The consequences of it are hard to describe, often these people don’t ever get noticed. I mean, it’s a huge world outside, and with a world wide web with many people having Facebooks, Tumblrs, DeviantArt, Bloggers, Wordpresses, YouTubes it can be easy to just bury it. Not only that, some people have more than one account on each of these. I know of people on Tumblr who have hipster blogs, Disney blogs, and their personal blog. Even if they do get caught, it’s not like they get thrown out of the internets for all of eternity. At most they get blocked from a site or two, and maybe some hate mail. And that’s at most. At least they’ll get away with it, and have people telling them how creative they are.

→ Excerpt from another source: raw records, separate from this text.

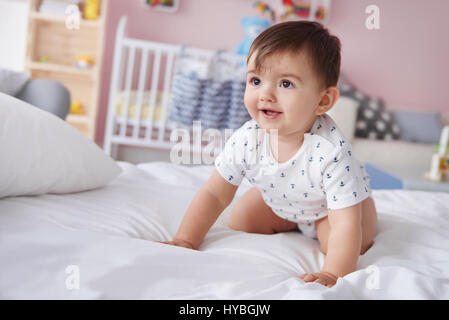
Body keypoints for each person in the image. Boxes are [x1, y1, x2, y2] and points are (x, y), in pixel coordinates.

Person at [160, 21, 378, 288]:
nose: (265, 94)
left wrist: (332, 275)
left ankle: (343, 228)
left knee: (343, 242)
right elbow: (214, 194)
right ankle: (291, 221)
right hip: (284, 201)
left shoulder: (331, 151)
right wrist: (185, 239)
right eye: (255, 80)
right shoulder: (248, 138)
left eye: (285, 83)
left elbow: (345, 224)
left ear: (323, 101)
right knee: (242, 219)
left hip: (329, 210)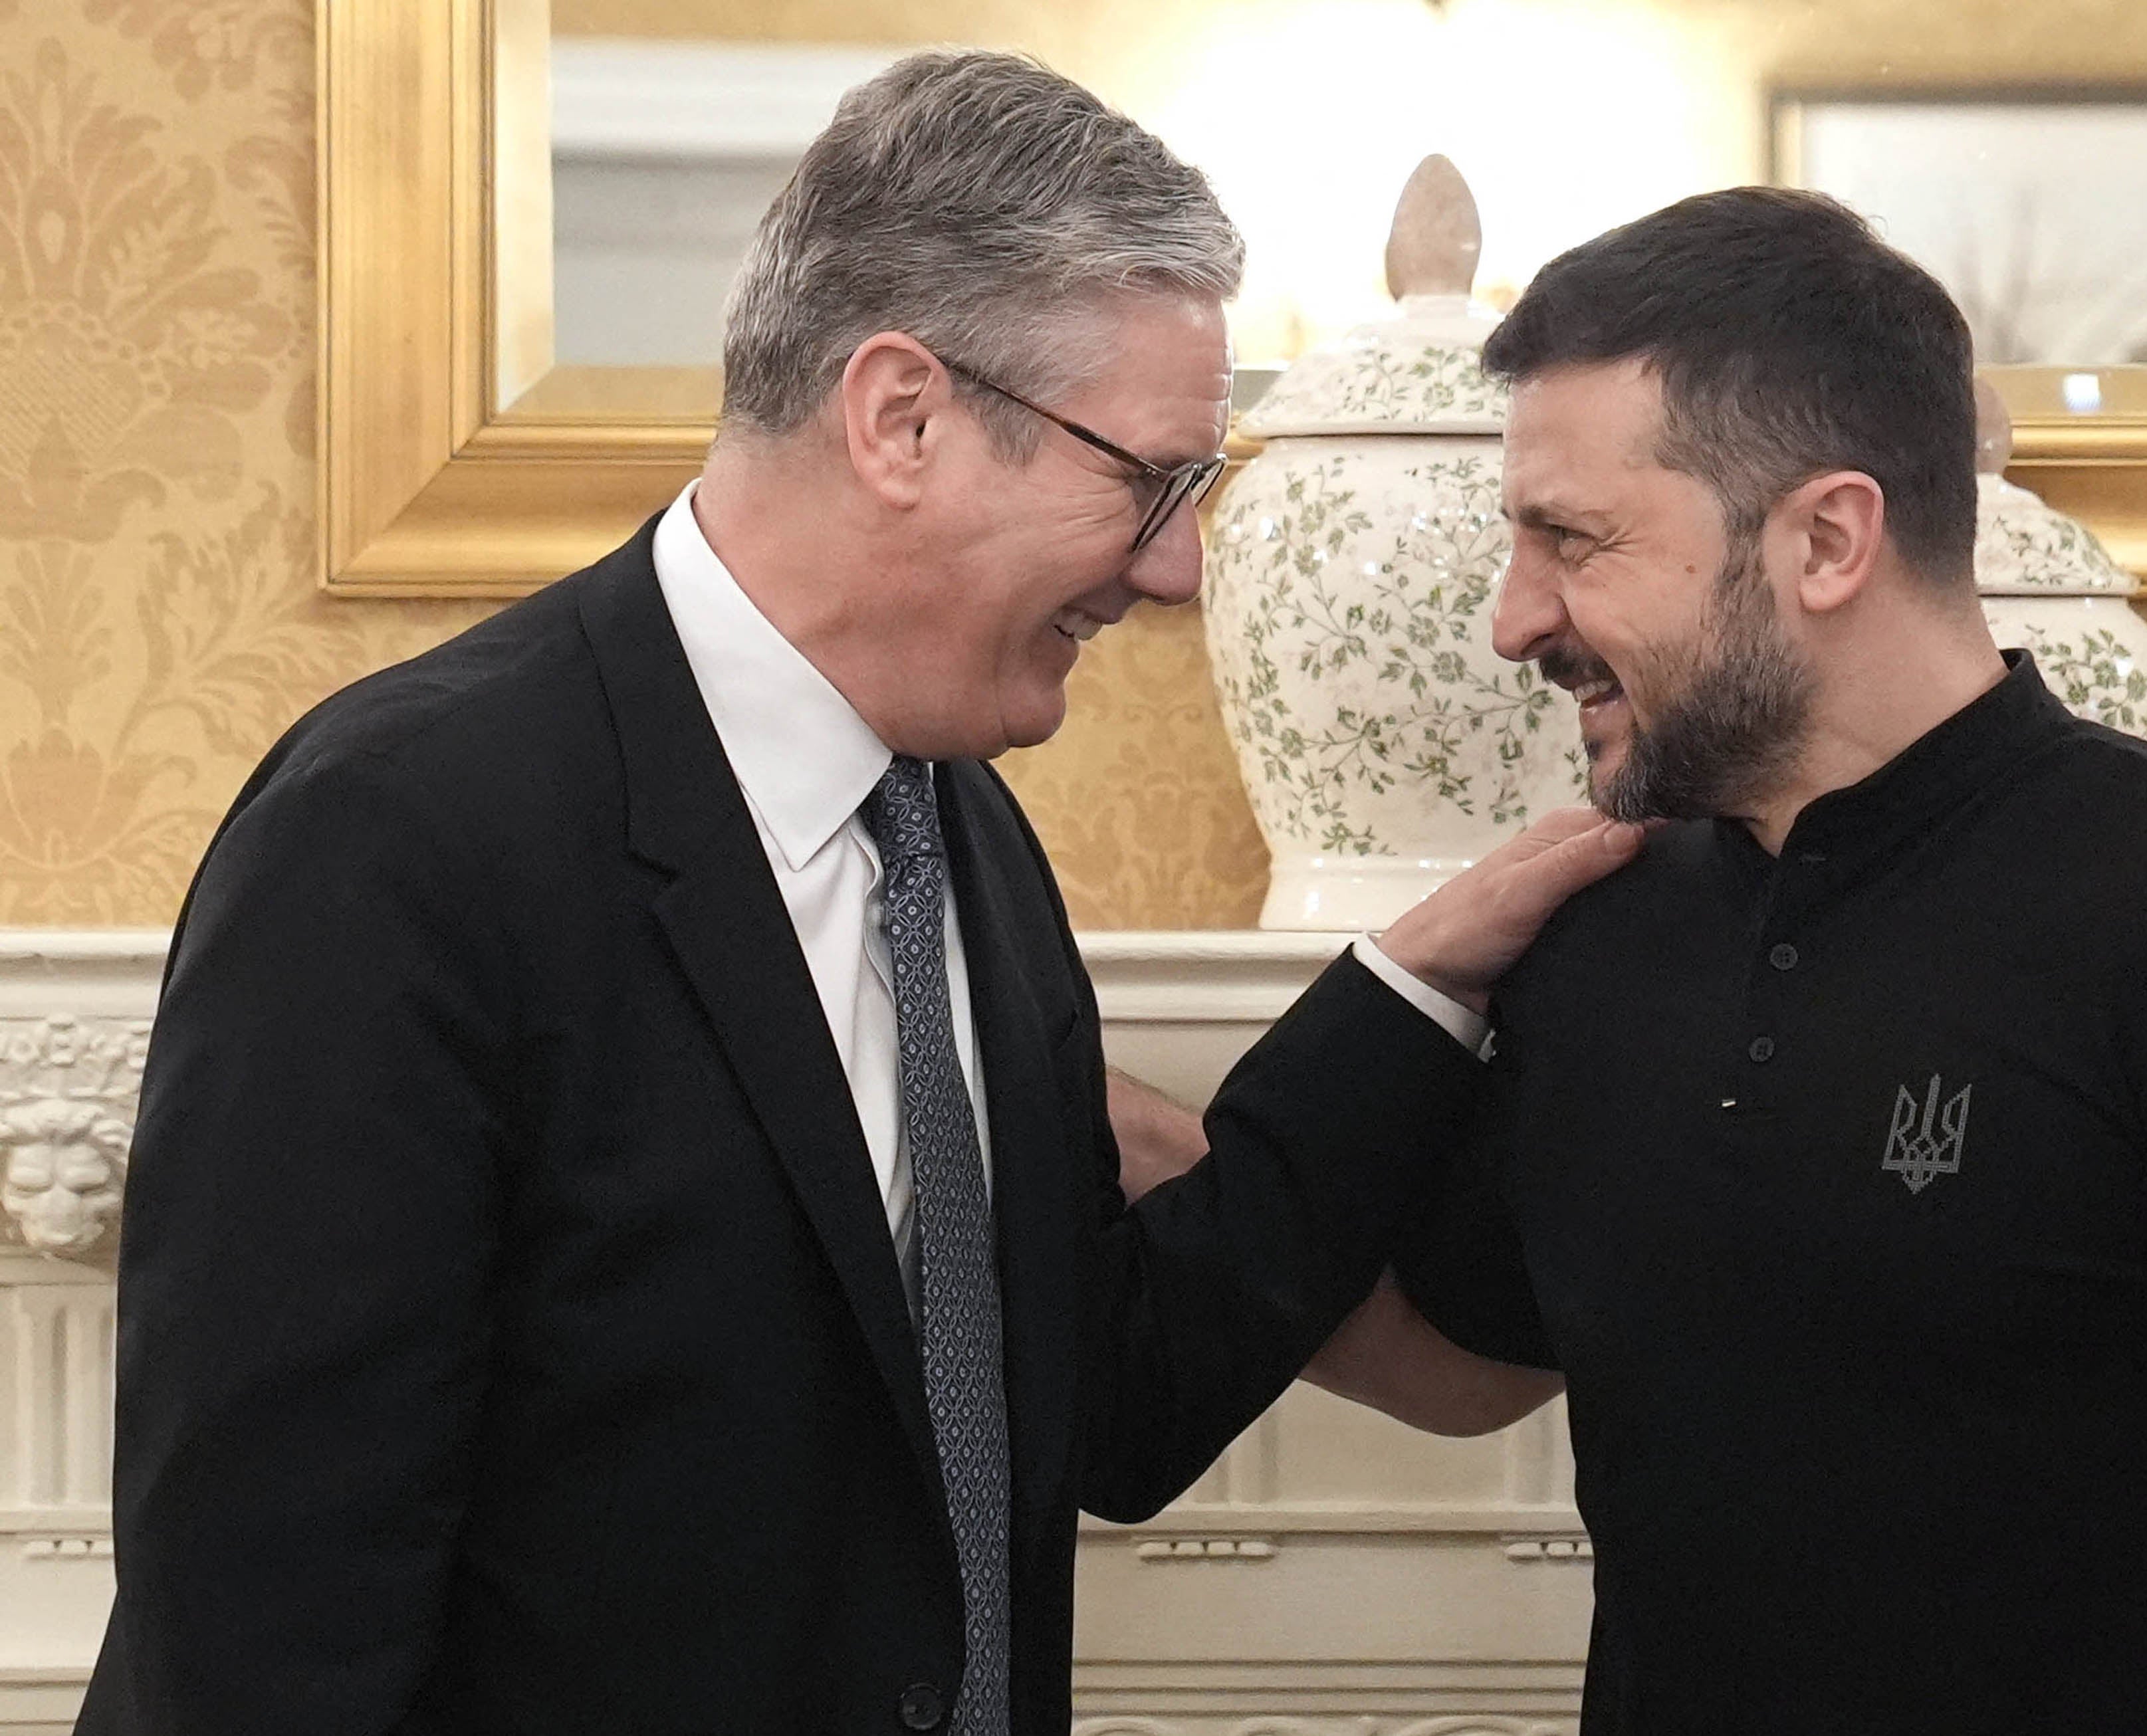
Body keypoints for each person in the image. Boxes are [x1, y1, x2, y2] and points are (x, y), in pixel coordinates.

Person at [73, 53, 1640, 1736]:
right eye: (1154, 482)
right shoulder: (401, 835)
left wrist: (1407, 987)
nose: (1177, 568)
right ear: (902, 417)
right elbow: (263, 1614)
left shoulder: (958, 830)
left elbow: (1100, 1396)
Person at [1295, 187, 2147, 1734]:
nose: (1511, 620)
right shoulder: (1604, 923)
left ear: (1825, 539)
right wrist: (1091, 1129)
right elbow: (1467, 1360)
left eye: (1574, 542)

Sometimes it is easy to want to take other’s stuff and try to pass it off as your own. I mean, it’s there. Surely it can’t be too hard to just take it, and put it back up somewhere else. But as someone who has spent hours on art projects, and making sure everything is as close to how I saw it in my head, if someone did that to me, I’d be super pissed. If someone took something I had stressed about, spent days on, thought about it while trying to fall asleep, I would just be both mad, and at the same time sad and disappointed. I mean, it’s mine. I worked on it. And you’re just going to copy  it, and say you did all that work? And so from the perspective of someone who has put time and effort into their work, I just couldn’t do it. I just can’t even justify that. I know everyone wants to feel special, and talented, but stealing other people’s work is not the way to do it. It only shows you are talented at taking what’s not yours.

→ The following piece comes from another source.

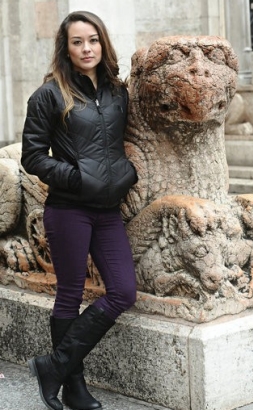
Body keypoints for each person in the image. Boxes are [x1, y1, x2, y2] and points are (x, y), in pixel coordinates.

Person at [21, 10, 138, 410]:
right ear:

I don’t mind people using my artwork, if they credit it. I don’t really mind at all. But not everyone feels like that, especially those who do want their work to be theirs. They don’t want you to take their work, period. It’s not a gift. It’s not a free for all. It might seem a bit selfish to some, that people won’t share their art, and their work, but with something where you have to invest so much of yourself, it’s completely understandable. It’s your piece of work. Not anyone else’s. And if I ever realize I “stole” or “claimed” someone’s work, I’d feel horrible.

Blogs, and artwork, and music, and videos are something that people make for themselves, or are something they do for a living. Not for anyone else. It’s theirs.